The book is organised into five main chapters, moving from very intimate uses of music to public performances in which music played a significant role. The first chapter – ‘Music, Authority, and the Royal Image’ – sets the scene and debates the challenges of the ambivalent sixteenth-century attitude to the acquisition and display of musical knowledge and skills for Elizabeth. The following four chapters deal in turn with the political uses made of intimate performances by Elizabeth and her courtiers; performances within the royal household, including masques and choir-boy plays; tournaments; and finally performances put on by aristocratic households and cities for Elizabeth and the court during her summer progresses. Butler sees the path through chapters two to five as a passage from events in which music delivers value to the monarch through those that benefit the nobility, arriving at performances in which the primary beneficiaries are public bodies and performers. This is true to an extent but one of the striking aspects of her investigation is that, in almost all cases, there is the potential for more than one party to a musical event to benefit in more than one way.

Who, then, benefitted politically from the use of music? At the intimate end of the scale, access to the Queen’s personal performances bestowed exclusivity to the listener, particularly useful for diplomatic purposes. Larger-scale court and public performances helped enhance the image of the monarchy as a significant political player in Europe, or promulgated the idea (or perhaps myth) of a harmonious country at home. For courtiers wishing to enhance their image, petition the Queen, complain about something or dispense advice, there were opportunities ranging from the private performance of a song especially composed for the Queen, through participation in court masques and tournaments, to the large-scale staging at one’s country seat of a performance for a royal progress. For civic bodies and individuals such as performers access was more limited but, even so, the opportunities were there to put forward one’s cause. Butler argues that the ephemeral nature of the music associated with these events meant that it was a safe medium in which to deliver advice and sometimes critical messages to the Queen.
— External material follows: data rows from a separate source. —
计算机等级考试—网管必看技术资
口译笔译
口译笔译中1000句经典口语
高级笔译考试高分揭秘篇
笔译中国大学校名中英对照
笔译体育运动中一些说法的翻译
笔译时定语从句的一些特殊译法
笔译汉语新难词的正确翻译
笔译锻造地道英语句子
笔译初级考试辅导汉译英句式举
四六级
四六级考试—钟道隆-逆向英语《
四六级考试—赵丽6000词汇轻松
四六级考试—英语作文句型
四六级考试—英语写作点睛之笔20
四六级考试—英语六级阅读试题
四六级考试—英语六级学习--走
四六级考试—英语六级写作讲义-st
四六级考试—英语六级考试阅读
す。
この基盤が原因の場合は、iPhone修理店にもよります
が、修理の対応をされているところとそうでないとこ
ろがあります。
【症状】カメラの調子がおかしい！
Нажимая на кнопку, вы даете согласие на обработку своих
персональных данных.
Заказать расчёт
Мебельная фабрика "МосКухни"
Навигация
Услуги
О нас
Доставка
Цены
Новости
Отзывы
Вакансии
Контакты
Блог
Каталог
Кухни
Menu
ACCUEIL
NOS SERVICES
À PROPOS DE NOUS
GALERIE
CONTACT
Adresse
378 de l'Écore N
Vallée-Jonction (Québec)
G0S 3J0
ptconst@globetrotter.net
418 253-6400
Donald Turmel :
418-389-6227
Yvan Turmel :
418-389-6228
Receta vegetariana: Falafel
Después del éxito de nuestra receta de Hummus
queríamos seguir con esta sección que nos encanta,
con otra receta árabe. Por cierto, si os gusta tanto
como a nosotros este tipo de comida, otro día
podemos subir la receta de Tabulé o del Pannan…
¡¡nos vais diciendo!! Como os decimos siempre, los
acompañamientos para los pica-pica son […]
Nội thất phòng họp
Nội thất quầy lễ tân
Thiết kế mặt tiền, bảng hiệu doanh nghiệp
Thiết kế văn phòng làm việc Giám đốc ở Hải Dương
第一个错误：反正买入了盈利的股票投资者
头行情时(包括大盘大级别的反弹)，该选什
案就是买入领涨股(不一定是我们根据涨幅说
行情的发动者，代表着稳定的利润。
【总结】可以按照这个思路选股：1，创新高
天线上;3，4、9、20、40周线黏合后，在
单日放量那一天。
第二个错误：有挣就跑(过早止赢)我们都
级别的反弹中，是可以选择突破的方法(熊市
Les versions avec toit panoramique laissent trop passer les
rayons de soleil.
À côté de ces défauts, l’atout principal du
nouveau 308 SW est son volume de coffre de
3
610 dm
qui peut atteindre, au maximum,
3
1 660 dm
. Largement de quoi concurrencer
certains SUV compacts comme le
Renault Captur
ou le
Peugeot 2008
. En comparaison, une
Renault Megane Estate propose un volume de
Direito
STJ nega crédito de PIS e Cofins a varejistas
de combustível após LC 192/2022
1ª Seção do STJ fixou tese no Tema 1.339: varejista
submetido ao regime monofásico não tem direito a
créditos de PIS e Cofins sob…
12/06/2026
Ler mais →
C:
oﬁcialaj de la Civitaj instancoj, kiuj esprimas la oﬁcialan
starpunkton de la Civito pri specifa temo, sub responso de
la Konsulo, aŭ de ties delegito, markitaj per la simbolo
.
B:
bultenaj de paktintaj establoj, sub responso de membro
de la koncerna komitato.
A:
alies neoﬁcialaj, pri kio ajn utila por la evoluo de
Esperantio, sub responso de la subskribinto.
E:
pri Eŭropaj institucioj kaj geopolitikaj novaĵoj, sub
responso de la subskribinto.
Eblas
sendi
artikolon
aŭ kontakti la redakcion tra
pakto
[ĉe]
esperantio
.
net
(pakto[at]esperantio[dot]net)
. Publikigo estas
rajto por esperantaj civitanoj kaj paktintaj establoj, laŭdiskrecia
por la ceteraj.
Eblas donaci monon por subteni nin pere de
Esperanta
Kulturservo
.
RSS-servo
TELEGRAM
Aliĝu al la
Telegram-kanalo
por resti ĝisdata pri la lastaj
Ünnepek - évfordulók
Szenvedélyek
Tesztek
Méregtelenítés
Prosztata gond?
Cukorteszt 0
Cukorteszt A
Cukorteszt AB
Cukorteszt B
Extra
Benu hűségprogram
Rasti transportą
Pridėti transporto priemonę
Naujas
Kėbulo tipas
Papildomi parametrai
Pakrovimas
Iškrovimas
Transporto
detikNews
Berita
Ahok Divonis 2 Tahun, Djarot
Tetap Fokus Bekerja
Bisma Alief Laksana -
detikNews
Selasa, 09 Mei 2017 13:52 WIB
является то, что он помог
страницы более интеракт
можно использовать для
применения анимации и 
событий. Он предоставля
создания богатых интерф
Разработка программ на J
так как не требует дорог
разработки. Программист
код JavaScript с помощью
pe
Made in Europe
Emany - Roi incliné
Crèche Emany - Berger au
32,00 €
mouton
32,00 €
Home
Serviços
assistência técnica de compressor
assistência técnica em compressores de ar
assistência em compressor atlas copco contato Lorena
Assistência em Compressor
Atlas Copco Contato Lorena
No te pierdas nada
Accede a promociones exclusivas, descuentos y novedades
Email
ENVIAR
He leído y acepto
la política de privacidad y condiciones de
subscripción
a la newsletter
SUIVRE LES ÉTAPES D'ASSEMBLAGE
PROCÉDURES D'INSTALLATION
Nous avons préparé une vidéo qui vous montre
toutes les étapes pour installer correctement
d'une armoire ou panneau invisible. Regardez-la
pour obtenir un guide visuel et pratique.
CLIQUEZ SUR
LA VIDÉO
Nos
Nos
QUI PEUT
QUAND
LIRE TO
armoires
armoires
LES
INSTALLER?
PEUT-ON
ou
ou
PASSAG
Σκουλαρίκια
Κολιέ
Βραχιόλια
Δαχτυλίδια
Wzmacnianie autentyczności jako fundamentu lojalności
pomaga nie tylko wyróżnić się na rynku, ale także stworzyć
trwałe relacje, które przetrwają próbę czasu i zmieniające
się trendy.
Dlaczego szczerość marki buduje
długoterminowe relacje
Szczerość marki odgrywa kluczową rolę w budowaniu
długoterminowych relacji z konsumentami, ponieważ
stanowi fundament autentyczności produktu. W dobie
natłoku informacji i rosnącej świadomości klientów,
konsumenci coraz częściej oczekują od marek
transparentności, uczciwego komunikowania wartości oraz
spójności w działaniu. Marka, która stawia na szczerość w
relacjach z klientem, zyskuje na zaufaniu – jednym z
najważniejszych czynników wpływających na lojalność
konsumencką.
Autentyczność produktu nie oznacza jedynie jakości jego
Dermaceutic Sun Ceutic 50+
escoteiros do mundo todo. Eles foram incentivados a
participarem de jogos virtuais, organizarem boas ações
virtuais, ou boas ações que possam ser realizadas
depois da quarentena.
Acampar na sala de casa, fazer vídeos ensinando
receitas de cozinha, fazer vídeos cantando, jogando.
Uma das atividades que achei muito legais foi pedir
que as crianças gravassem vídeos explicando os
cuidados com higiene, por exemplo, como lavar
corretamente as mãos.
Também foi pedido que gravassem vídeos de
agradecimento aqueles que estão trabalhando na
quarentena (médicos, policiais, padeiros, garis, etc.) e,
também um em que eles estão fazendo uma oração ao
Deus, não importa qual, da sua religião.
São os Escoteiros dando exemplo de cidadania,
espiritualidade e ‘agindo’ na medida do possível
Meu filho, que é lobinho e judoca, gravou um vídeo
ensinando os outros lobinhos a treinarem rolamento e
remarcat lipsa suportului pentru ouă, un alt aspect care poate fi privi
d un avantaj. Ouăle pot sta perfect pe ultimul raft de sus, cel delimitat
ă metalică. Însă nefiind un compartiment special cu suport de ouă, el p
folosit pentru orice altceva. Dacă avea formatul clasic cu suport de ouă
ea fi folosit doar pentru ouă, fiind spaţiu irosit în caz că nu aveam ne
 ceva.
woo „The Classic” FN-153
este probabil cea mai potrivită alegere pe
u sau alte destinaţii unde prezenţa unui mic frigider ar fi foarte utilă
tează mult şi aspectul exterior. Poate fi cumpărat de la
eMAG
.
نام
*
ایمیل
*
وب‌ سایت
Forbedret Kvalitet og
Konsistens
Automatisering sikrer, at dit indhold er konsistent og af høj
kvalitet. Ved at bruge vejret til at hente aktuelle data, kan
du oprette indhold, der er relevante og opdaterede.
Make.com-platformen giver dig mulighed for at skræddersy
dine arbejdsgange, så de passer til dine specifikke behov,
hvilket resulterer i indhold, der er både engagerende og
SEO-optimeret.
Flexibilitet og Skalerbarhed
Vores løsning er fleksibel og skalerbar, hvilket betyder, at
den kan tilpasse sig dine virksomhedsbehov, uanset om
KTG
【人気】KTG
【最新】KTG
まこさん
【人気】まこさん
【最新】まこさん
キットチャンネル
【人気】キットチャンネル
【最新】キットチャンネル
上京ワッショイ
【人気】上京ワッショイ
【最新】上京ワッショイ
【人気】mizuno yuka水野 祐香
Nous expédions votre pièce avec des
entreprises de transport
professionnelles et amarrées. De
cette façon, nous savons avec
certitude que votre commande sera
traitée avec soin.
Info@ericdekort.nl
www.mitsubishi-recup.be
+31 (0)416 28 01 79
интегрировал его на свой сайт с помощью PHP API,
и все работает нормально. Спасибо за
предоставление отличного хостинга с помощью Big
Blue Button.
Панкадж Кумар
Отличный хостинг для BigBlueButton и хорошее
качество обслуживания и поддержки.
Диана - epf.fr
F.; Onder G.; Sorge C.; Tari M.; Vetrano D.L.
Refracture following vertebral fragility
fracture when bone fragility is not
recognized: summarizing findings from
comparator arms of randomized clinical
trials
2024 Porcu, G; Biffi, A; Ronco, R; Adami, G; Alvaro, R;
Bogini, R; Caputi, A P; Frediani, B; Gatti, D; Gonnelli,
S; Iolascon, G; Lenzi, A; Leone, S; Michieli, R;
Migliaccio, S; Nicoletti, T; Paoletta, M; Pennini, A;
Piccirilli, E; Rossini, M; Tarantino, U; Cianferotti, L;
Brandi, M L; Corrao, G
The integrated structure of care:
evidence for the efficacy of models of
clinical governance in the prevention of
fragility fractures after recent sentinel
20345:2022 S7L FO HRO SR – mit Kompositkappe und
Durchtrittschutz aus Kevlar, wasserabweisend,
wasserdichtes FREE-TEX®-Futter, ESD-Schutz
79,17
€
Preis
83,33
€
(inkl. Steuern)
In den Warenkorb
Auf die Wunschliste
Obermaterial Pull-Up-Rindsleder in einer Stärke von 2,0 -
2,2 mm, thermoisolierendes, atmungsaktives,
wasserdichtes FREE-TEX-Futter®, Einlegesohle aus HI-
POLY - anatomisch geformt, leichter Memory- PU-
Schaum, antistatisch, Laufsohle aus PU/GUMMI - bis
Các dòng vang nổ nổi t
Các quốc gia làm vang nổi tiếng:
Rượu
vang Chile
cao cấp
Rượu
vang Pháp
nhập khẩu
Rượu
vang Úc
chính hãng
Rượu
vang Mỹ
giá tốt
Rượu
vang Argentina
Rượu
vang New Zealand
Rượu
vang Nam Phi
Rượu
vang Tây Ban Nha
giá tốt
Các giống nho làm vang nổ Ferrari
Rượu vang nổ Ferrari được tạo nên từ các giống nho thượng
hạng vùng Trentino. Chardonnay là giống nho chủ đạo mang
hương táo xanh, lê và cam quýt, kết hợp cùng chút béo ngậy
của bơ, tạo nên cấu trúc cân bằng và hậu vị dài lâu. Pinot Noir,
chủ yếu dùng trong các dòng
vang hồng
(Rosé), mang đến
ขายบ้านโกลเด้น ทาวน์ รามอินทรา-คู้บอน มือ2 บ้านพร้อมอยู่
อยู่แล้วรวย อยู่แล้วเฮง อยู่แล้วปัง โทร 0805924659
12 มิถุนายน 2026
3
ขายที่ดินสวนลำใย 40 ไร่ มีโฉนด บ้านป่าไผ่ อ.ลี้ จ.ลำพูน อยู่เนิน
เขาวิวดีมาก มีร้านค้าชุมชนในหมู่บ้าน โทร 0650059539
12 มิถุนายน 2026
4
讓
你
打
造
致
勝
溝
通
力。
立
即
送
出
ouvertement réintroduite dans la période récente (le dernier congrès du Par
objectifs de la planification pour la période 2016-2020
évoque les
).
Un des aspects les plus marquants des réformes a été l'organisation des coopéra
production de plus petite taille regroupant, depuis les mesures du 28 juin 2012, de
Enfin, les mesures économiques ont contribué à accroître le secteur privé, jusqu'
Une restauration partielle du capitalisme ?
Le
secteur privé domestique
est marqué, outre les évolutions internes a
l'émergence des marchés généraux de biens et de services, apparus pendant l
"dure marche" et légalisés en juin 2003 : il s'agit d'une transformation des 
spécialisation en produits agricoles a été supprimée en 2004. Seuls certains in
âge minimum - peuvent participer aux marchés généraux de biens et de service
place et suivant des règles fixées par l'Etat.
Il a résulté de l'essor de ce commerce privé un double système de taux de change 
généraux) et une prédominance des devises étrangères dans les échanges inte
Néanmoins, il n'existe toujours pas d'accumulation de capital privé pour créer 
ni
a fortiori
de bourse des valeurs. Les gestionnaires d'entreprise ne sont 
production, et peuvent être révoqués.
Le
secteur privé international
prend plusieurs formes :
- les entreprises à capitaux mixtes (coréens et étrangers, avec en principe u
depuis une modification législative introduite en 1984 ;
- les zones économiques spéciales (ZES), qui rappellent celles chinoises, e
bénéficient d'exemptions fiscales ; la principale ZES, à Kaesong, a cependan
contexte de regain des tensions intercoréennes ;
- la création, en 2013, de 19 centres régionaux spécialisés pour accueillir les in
Given that most types of entertainment could be used to achieve similar ends, there is inevitably some repetition of concepts and, occasionally, examples across Butler’s chapters. On the other hand this does mean that the chapters are relatively self-sufficient, so that someone particularly interested in tournaments, for instance, could get a great deal from reading just the relevant chapter.

Given the material available to her, Katherine Butler has largely met the challenge she set herself. We have a clear picture of both how and why music was used by people other the Queen to further their ends, although in the case of some types of theatrical performance we might debate just how crucial was the inclusion of music. In the case of Elizabeth, the situation is more complex, reflecting her multiple roles in relation to music in court politics. Butler’s analysis of the apparent efforts of the Queen and her advisers to manage the tactical use of her own performances, the patronage of others, the employment of music to contribute to the positive image of the state, along with the need to decide how far to go in exploiting the feminine and sensual associations of music, and, crucially, how far to tolerate petitioning, the giving of advice, and chastisement by others through the medium of music, paints a picture of a sophisticated and subtle state machine working in this case through the medium of music.